# [TASK]
From the first record through the last, copy each one exactly.

____ PROVIDED ENTRIES

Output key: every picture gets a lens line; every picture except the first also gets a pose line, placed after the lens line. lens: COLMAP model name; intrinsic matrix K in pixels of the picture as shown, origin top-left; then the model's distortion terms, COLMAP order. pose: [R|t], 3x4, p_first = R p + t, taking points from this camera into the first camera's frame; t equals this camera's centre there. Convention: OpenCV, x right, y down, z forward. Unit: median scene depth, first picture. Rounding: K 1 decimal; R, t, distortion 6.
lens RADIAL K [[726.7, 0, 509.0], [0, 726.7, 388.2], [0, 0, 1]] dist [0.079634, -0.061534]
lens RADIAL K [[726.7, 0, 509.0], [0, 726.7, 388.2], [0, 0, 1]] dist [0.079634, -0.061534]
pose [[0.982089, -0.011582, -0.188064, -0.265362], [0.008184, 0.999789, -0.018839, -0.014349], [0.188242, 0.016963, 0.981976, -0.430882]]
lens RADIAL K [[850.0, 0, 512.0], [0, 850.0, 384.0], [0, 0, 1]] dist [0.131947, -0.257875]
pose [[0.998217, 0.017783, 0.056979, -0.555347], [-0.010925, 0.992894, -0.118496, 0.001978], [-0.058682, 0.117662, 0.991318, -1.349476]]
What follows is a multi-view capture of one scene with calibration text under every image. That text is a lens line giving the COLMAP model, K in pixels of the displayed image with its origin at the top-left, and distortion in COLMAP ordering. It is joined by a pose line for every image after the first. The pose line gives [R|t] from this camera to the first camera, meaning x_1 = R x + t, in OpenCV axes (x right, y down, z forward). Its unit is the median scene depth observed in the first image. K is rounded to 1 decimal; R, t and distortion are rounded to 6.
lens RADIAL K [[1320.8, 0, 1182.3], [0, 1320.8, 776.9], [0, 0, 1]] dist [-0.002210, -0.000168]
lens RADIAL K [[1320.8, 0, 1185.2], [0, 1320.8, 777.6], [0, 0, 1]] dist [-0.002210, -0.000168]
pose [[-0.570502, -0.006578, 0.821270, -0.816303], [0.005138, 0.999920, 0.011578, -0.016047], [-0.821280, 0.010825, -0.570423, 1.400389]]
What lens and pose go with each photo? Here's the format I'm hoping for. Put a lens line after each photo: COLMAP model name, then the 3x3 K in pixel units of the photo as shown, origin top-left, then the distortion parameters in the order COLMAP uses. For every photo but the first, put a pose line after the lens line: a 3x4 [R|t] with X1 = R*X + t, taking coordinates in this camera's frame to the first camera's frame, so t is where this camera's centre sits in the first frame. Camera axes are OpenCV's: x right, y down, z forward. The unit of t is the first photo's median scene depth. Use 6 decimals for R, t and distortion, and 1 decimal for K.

________

# [EXERCISE OUTPUT]
Output key: every picture gets a lens line; every picture except the first also gets a pose line, placed after the lens line. lens: COLMAP model name; intrinsic matrix K in pixels of the picture as shown, origin top-left; then the model's distortion terms, COLMAP order. pose: [R|t], 3x4, p_first = R p + t, taking points from this camera into the first camera's frame; t equals this camera's centre there. Convention: OpenCV, x right, y down, z forward. Unit: median scene depth, first picture. Rounding: K 1 decimal; R, t, distortion 6.
lens RADIAL K [[726.7, 0, 509.0], [0, 726.7, 388.2], [0, 0, 1]] dist [0.079634, -0.061534]
lens RADIAL K [[726.7, 0, 509.0], [0, 726.7, 388.2], [0, 0, 1]] dist [0.079634, -0.061534]
pose [[0.982089, -0.011582, -0.188064, -0.265362], [0.008184, 0.999789, -0.018839, -0.014349], [0.188242, 0.016963, 0.981976, -0.430882]]
lens RADIAL K [[850.0, 0, 512.0], [0, 850.0, 384.0], [0, 0, 1]] dist [0.131947, -0.257875]
pose [[0.998217, 0.017783, 0.056979, -0.555347], [-0.010925, 0.992894, -0.118496, 0.001978], [-0.058682, 0.117662, 0.991318, -1.349476]]
What follows is a multi-view capture of one scene with calibration text under every image. That text is a lens line giving the COLMAP model, K in pixels of the displayed image with its origin at the top-left, and distortion in COLMAP ordering. It is joined by a pose line for every image after the first. The pose line gives [R|t] from this camera to the first camera, meaning x_1 = R x + t, in OpenCV axes (x right, y down, z forward). Its unit is the median scene depth observed in the first image. K is rounded to 1 decimal; R, t and distortion are rounded to 6.
lens RADIAL K [[1320.8, 0, 1182.3], [0, 1320.8, 776.9], [0, 0, 1]] dist [-0.002210, -0.000168]
lens RADIAL K [[1320.8, 0, 1185.2], [0, 1320.8, 777.6], [0, 0, 1]] dist [-0.002210, -0.000168]
pose [[-0.570502, -0.006578, 0.821270, -0.816303], [0.005138, 0.999920, 0.011578, -0.016047], [-0.821280, 0.010825, -0.570423, 1.400389]]
What lens and pose go with each photo? Here's the format I'm hoping for. Put a lens line after each photo: COLMAP model name, then the 3x3 K in pixel units of the photo as shown, origin top-left, then the distortion parameters in the order COLMAP uses. For every photo but the first, put a pose line after the lens line: a 3x4 [R|t] with X1 = R*X + t, taking coordinates in this camera's frame to the first camera's frame, so t is where this camera's centre sits in the first frame. Camera axes are OpenCV's: x right, y down, z forward. The unit of t is the first photo's median scene depth. Use 6 decimals for R, t and distortion, and 1 decimal for K.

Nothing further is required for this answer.